[Page excerpt]:

Economist.....check again. Did he ever work as a true economist. I would put John McCallums CV and work experience as an economist up against Harper's any day. Harper was and is simply garden variety arm chair economist.

So all you extreme right wingers...take a look at the actual numbers instead or relying on rhetoric. You may be in for a big surprise.


----------



## dogcom (May 23, 2009)

And yet union people support these very same people like the NDP who don't want good paying union jobs seeing the light of day. Christy Clark won the last BC election because union workers were more interested in having a job then just a promise for more money and better working conditions in jobs that don't exist.


----------



## Userkare (Nov 17, 2014)

fraser said:


> I would put John McCallums CV and work experience as an economist up against Harper's any day. Harper was and is simply garden variety arm chair economist.


So then, why exactly is McCallum the Immigration Minister, while Bill Morneau, a career businessman and 1st term MP the Finance Minister? 

McCallum was not involved with finance even in Chretien & Martin cabinet.


----------



## fraser (May 15, 2010)

I never said McCallum was in the Cretien Gov't. He was not. Nor did I say he was finance minister or even suggest it. Just pointing out the differences in levels of expertise between the two Governments. 

Morneau is/was a career business person. More than that, he was running one of Canada's largest HR and pension specialty companies. A man who is very familiar with Bay Street. Why not? Sounds perfect to me. 

And what's more, they both actually speak to the public and to the press. My guess is that each of them have probably spent more time in press conferences/scrums than Harper did in 10 years and probably more than Harper and his entire cabinet in the last four years.

[Provided data]:

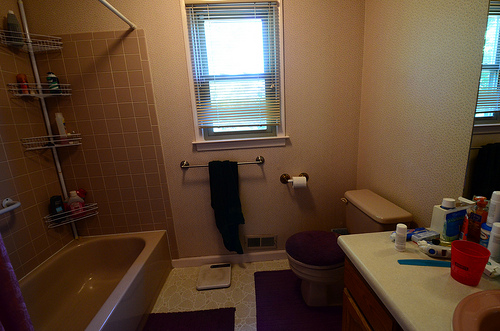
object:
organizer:
[0, 0, 105, 239]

[Exercise directions]: Repeat the forum thread above word for word, from "Economist.....check again. Did" down to "(May 23, 2009)".

[Response to the exercise]:
Economist.....check again. Did he ever work as a true economist. I would put John McCallums CV and work experience as an economist up against Harper's any day. Harper was and is simply garden variety arm chair economist.

So all you extreme right wingers...take a look at the actual numbers instead or relying on rhetoric. You may be in for a big surprise.


----------



## dogcom (May 23, 2009)